Cal-Maine Foods Inc. announced that it has reached an agreement in principle to settle all direct purchaser class claims against the company. Pursuant to the agreement, reached in the In re Processed Egg Products Antitrust Litigation matter pending in Pennsylvania federal court, Cal-Maine will settle all direct purchaser class claims with a single $28 million payment.
“We remain confident that our conduct has at all times been lawful, appropriate and fair to our customers. The largest retailers and egg buyers in the country, including many of our customers, in fact, were fully aware of, and explicitly supported, the industry-wide animal welfare guidelines challenged in this litigation. And, the USDA was fully aware of, and explicitly supported, these animal welfare guidelines as well as all the other conduct the plaintiffs challenged,” said Dolph Baker, chairman, president and CEO of Cal-Maine Foods Inc. “We were able to negotiate a settlement, which would eliminate most of our exposure in the antitrust litigation against the company for an amount that we believe is in the best interest of the shareholders, employees, customers and consumers. It significantly reduces the distraction, expense, exposure and inconvenience of protracted litigation and potentially multiple appeals, and allows us to focus on executing the long-term strategy of our business.”

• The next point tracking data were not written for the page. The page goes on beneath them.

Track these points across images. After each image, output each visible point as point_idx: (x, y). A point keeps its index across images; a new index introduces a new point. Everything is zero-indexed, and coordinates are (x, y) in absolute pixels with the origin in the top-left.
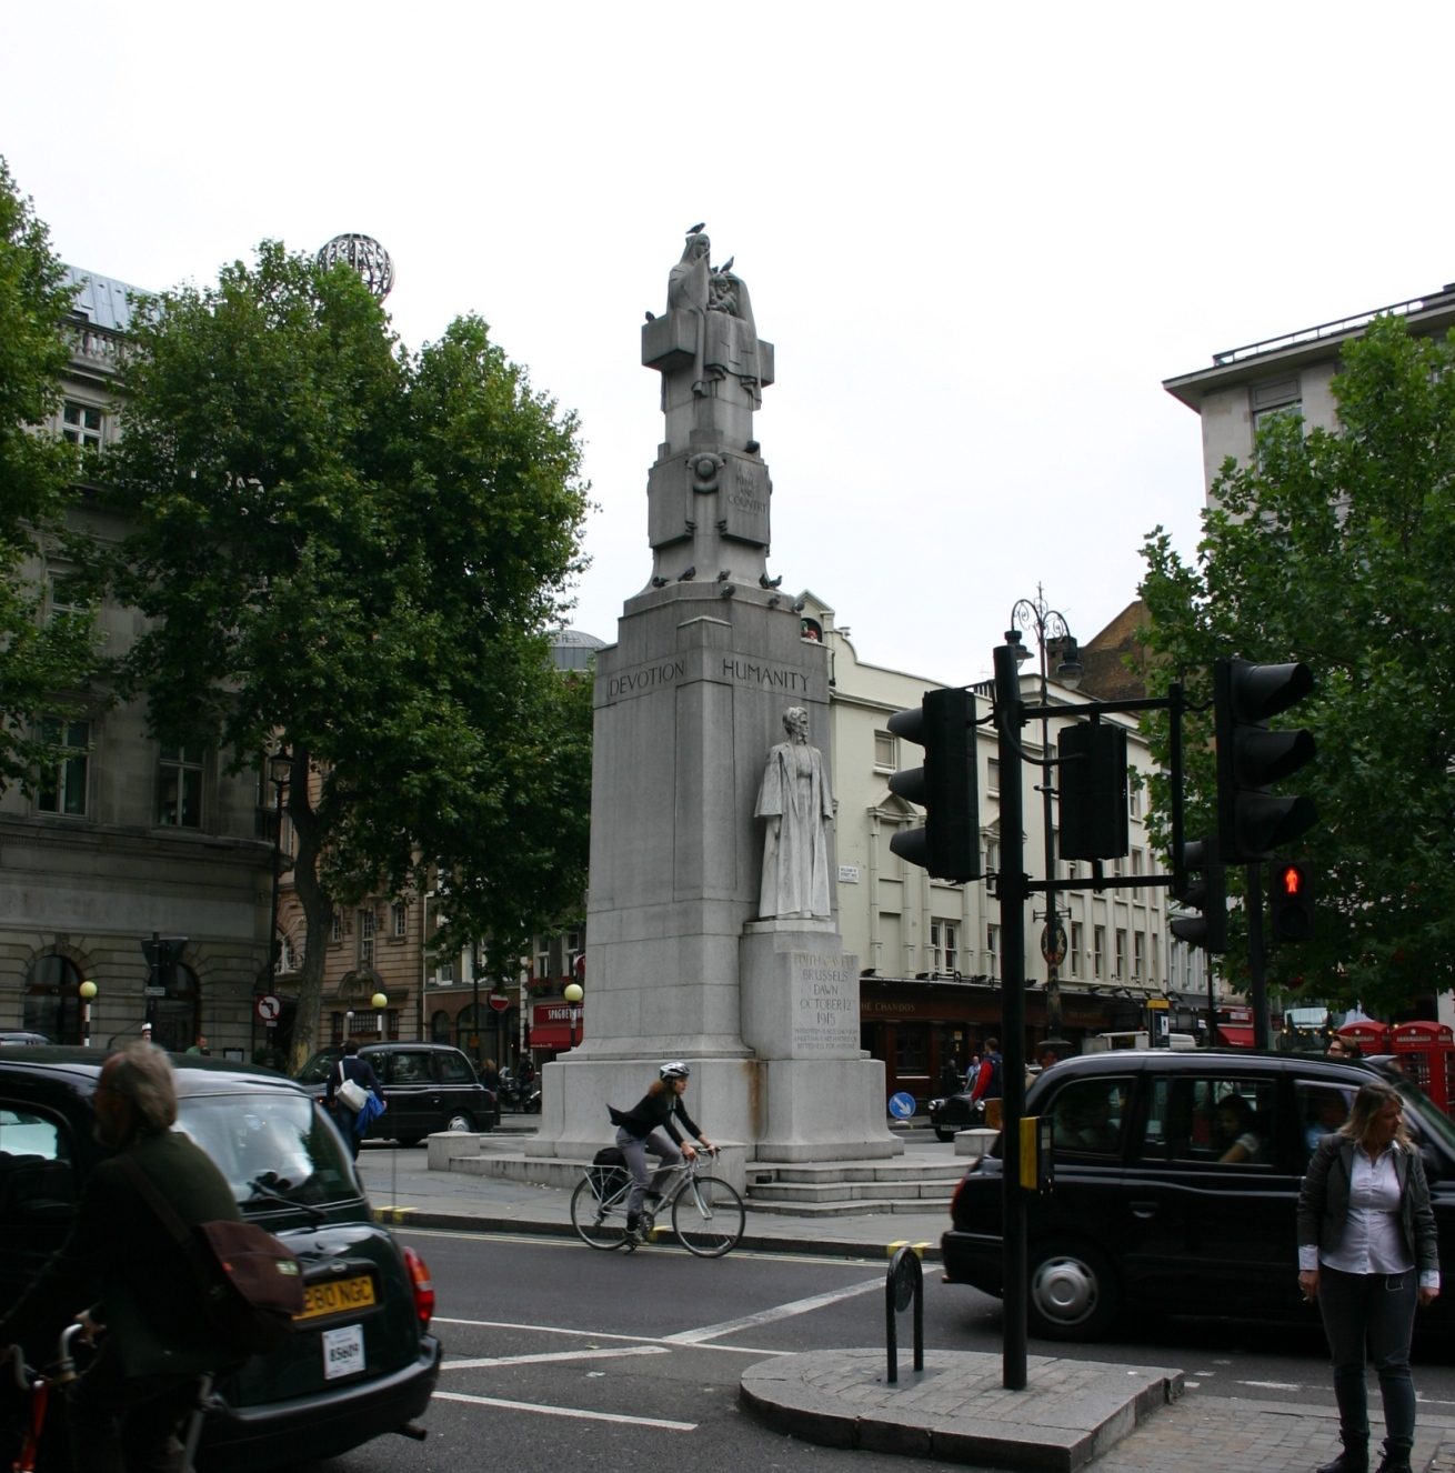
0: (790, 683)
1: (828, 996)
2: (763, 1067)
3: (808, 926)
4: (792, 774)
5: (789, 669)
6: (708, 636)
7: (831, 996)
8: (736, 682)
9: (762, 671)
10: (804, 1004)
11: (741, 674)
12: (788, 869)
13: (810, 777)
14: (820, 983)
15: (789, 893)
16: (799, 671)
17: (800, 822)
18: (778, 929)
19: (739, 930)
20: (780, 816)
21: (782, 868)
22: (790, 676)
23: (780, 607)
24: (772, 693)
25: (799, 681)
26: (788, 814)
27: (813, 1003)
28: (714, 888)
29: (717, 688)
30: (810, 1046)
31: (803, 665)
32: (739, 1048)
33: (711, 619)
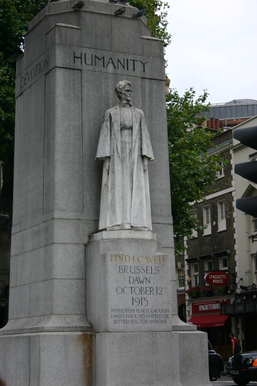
0: (131, 67)
1: (141, 285)
2: (93, 338)
3: (125, 234)
4: (117, 127)
5: (130, 57)
6: (60, 36)
7: (144, 285)
8: (84, 67)
9: (106, 60)
10: (120, 291)
11: (89, 61)
12: (113, 194)
13: (131, 128)
14: (134, 276)
15: (114, 212)
16: (139, 58)
17: (122, 161)
18: (105, 237)
19: (86, 240)
20: (109, 157)
21: (110, 194)
22: (131, 63)
23: (125, 15)
24: (115, 74)
25: (139, 66)
26: (113, 155)
27: (127, 291)
28: (63, 210)
29: (67, 72)
30: (125, 322)
31: (142, 54)
32: (82, 324)
33: (64, 25)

The terms of the settlement must be formally documented and are subject to approval by the court following notice to all class members. Cal-Maine will record a pre-tax charge in the fourth quarter of fiscal 2013 of approximately $28 million with respect to the settlement, which amounts to $17 million, $0.71 per basic share, after tax. Cal-Maine does not expect other provisions associated with the settlement to have a material impact on its results of operations. While the company expects the settlement will receive the needed approval, there can be no assurance that the court will approve the agreement as proposed by the parties.

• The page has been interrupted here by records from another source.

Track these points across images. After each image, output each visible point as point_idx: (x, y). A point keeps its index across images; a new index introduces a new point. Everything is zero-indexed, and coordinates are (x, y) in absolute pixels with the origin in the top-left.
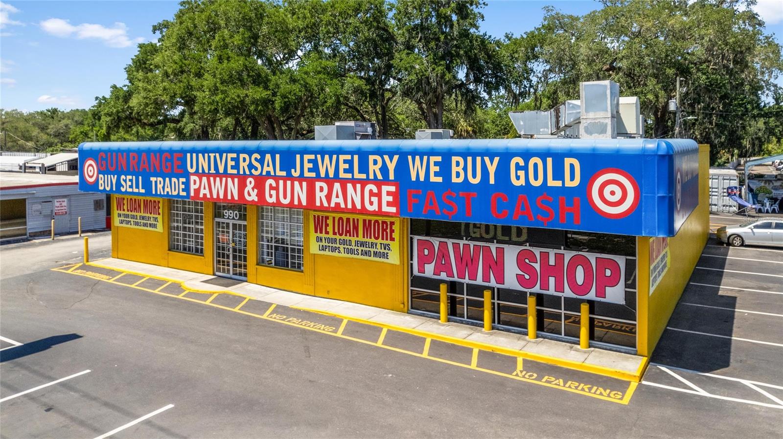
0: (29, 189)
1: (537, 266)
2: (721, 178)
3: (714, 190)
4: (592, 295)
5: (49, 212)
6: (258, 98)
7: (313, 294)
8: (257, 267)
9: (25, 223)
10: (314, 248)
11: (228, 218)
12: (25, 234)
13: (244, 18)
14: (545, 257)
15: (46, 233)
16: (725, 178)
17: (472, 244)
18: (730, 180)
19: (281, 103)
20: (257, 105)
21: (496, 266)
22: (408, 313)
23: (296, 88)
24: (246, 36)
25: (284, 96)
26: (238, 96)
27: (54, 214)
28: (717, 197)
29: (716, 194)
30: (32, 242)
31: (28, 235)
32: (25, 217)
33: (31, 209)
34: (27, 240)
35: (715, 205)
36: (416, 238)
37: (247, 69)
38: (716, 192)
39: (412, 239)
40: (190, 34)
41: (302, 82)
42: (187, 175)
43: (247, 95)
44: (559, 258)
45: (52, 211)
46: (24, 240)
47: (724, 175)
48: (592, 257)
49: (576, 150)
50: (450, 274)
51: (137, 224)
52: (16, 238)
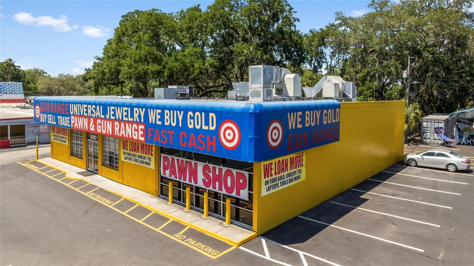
0: (26, 120)
1: (211, 175)
2: (433, 121)
3: (428, 129)
4: (234, 194)
5: (37, 132)
6: (154, 70)
7: (122, 183)
8: (102, 166)
9: (24, 138)
10: (122, 158)
11: (92, 140)
12: (25, 143)
13: (150, 25)
14: (214, 169)
15: (34, 143)
16: (435, 121)
17: (184, 160)
18: (439, 123)
19: (168, 73)
20: (154, 74)
21: (194, 174)
22: (158, 197)
23: (177, 64)
24: (151, 35)
25: (169, 69)
26: (143, 69)
27: (40, 133)
28: (430, 134)
29: (430, 131)
30: (27, 147)
31: (26, 143)
32: (24, 135)
33: (28, 130)
34: (25, 146)
35: (429, 139)
36: (163, 155)
37: (150, 54)
38: (430, 130)
39: (161, 155)
40: (124, 34)
41: (181, 61)
42: (70, 115)
43: (148, 69)
44: (220, 170)
45: (39, 131)
46: (23, 146)
47: (435, 120)
48: (234, 171)
49: (214, 108)
50: (176, 177)
51: (59, 140)
52: (20, 145)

The plaintiffs in the non-class cases that direct purchasers have filed against the company may elect to participate in the settlement or to opt out and pursue their individual claims. The settlement does not affect the class actions filed on behalf of indirect purchasers. These non-class cases and the indirect purchaser class actions also allege that the company and certain other large domestic egg producers conspired to reduce the domestic supply of eggs in an effort to raise egg prices. Cal-Maine announced that it intends to continue to vigorously defend the remaining cases and believes it has strong defenses.